Ambient air pollution exposure is associated with cardiovascular dysregulation and immune system alterations, yet no study has investigated both simultaneously in children. Understanding the multifaceted impacts may provide early clues for clinical intervention prior to actual disease presentation. We therefore determined the associations between exposure to multiple air pollutants and both immunological outcomes (methylation and protein expression of immune cell types associated with immune regulation) and cardiovascular outcomes (blood pressure) in a cohort of school-aged children (6-8 years; n = 221) living in a city with known elevated pollution levels. Exposure to fine particular matter (PM), carbon monoxide (CO), and ozone (O) was linked to altered methylation of most CpG sites for genes Foxp3, IL-4, IL-10 and IFN-g, all involved in immune regulation (e.g. higher PM exposure 1 month prior to the study visit was independently associated with methylation of the IL-4 CpG24 site (est = 0.16; P = 0.0095). Also, immune T helper cell types (Th1, Th2 and Th17) were associated with short-term exposure to PM, O and CO (e.g. Th1 cells associated with PM at 30 days: est = - 0.34, P < 0.0001). Both B cells (est = - 0.19) and CD4+ cells (est = 0.16) were associated with 1 day NO2 exposure (P ≤ 0.031), whereas CD4+ and CD8+ cells were associated with chronic exposure to PAH, NOx and/or NO (P ≤ 0.038 for all). Finally, diastolic BP (DBP) was inversely associated with long-term exposures to both CO and PAH, and both systolic and pulse pressure were associated with short-term NO and chronic NOx exposure. Our findings demonstrate links between air pollution exposure and methylation of immunoregulatory genes, immune cell profiles and blood pressure, suggesting that even at a young age, the immune and cardiovascular systems are negatively impacted by exposure to air pollution.

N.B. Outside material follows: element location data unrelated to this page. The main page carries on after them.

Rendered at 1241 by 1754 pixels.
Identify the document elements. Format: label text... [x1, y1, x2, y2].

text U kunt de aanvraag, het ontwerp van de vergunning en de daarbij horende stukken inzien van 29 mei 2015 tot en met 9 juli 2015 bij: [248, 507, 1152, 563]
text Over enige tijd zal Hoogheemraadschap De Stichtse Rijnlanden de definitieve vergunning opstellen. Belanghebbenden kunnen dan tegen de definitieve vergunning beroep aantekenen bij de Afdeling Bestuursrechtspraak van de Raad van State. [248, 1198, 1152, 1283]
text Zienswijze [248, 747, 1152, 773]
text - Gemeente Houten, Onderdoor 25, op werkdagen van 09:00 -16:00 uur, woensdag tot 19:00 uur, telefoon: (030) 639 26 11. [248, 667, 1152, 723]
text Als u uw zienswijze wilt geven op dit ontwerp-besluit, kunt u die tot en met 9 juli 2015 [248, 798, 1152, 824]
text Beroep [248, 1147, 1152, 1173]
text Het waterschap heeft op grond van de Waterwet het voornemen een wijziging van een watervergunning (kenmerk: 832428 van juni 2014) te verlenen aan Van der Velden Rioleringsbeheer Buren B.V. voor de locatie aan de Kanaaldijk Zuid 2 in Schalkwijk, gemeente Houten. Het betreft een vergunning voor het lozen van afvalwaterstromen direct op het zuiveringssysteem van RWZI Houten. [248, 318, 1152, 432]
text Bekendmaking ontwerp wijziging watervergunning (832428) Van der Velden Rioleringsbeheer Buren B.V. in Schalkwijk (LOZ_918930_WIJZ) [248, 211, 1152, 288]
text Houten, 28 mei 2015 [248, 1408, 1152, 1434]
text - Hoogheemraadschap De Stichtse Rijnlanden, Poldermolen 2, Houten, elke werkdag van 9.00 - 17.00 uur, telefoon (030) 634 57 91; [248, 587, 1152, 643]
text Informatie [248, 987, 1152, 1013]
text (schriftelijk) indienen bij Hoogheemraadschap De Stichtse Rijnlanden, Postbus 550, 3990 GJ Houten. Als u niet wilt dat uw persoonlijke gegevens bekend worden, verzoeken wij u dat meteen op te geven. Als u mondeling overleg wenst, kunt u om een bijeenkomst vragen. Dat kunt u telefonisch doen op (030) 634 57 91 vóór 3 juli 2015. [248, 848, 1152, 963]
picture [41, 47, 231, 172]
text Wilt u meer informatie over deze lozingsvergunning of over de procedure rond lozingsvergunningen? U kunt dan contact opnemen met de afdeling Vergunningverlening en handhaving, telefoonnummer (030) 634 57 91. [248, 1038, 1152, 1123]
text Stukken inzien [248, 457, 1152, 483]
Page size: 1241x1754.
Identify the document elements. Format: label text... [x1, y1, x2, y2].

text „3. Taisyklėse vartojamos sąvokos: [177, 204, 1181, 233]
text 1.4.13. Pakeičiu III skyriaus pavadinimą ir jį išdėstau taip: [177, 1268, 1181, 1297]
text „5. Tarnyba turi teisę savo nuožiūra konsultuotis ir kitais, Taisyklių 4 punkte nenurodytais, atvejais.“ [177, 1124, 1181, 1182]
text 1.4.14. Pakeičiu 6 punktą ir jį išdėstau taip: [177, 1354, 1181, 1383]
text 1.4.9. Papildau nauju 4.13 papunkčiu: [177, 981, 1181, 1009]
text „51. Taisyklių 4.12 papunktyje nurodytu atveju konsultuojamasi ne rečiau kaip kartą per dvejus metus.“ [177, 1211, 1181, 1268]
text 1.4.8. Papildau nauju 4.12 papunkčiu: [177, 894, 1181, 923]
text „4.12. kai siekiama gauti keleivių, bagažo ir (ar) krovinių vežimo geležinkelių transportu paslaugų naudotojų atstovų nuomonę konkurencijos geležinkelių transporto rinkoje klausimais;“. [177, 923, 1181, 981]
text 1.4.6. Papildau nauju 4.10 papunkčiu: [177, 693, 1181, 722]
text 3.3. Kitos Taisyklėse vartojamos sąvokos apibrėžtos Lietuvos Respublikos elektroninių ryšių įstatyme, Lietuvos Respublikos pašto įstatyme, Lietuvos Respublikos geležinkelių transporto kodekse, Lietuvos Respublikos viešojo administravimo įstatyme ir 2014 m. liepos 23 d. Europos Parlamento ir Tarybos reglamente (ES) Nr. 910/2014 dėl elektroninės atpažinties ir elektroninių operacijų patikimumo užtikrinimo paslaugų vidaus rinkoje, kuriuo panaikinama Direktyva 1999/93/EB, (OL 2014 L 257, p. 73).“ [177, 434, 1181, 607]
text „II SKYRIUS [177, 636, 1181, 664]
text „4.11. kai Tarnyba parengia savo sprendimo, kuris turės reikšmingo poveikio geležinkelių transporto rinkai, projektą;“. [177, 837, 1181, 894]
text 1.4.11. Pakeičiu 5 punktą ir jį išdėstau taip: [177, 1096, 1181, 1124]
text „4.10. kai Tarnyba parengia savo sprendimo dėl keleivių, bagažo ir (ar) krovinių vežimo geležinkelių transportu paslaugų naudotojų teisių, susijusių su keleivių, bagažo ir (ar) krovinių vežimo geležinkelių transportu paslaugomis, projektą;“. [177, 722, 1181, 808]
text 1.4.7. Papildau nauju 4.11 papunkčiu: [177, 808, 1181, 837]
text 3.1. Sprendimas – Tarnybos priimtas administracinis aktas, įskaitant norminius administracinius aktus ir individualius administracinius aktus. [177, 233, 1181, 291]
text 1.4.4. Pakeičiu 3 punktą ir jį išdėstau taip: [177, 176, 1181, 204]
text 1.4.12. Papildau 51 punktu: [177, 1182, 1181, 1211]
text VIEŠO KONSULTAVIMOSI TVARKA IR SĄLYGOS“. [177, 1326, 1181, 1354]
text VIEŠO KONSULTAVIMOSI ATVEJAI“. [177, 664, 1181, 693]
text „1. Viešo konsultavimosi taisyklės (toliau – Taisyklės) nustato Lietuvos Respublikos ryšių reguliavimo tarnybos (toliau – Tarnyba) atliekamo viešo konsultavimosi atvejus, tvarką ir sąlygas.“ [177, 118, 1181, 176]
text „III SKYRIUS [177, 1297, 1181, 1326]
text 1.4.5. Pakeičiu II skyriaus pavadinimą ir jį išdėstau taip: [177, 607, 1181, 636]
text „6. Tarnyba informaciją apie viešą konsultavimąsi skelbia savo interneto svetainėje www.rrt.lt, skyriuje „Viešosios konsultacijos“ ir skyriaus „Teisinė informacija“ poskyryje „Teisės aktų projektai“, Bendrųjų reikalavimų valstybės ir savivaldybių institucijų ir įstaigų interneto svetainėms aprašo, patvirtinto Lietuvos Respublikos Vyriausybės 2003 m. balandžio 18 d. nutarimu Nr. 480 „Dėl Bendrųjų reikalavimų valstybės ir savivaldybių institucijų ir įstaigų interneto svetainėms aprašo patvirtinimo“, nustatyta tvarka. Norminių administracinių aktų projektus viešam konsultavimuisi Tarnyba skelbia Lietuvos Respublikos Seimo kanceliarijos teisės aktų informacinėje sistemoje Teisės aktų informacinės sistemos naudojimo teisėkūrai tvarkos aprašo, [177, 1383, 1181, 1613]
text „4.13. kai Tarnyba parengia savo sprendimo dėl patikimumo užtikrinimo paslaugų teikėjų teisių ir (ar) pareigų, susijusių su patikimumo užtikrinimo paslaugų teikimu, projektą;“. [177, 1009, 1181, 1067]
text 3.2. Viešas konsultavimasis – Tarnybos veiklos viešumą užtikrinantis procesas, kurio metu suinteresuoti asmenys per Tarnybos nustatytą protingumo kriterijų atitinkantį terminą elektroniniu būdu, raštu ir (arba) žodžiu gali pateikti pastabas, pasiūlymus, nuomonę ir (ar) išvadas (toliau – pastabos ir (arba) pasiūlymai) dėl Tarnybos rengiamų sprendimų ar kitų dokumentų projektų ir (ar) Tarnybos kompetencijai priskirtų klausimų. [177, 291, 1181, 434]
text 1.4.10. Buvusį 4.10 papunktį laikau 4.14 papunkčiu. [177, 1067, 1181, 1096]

大气污染暴露与心血管失调和免疫系统改变有关,但尚无研究同时在儿童中对此进行调查。了解这些多方面的影响可能为实际疾病出现前的临床干预提供早期线索。因此,我们在一个已知污染水平较高的城市中,对一个年龄在 6-8 岁的学龄儿童队列(n=221)进行了研究,以确定多种空气污染物暴露与免疫结果(与免疫调节相关的免疫细胞类型的甲基化和蛋白表达)和心血管结果(血压)之间的关联。细颗粒物(PM)、一氧化碳(CO)和臭氧(O)的暴露与大多数参与免疫调节的基因(如 Foxp3、IL-4、IL-10 和 IFN-g)的 CpG 位点的甲基化改变有关(例如,在研究前一个月,PM 暴露量增加与 IL-4 CpG24 位点的甲基化独立相关(估计值=0.16;P=0.0095)。此外,T 辅助免疫细胞类型(Th1、Th2 和 Th17)与 PM、O 和 CO 的短期暴露有关(例如,Th1 细胞与 30 天的 PM 有关:估计值=-0.34,P<0.0001)。B 细胞(估计值=-0.19)和 CD4+细胞(估计值=0.16)与 1 天的 NO2 暴露有关(P≤0.031),而 CD4+和 CD8+细胞与慢性暴露于多环芳烃(PAH)、NOx 和/或 NO 有关(所有 P≤0.038)。最后,舒张压(DBP)与 CO 和 PAH 的长期暴露呈负相关,收缩压和脉搏压与短期 NO 和慢性 NOx 暴露有关。我们的研究结果表明,大气污染暴露与免疫调节基因的甲基化、免疫细胞谱和血压之间存在关联,这表明即使在年幼时,免疫系统和心血管系统也会受到空气污染的负面影响。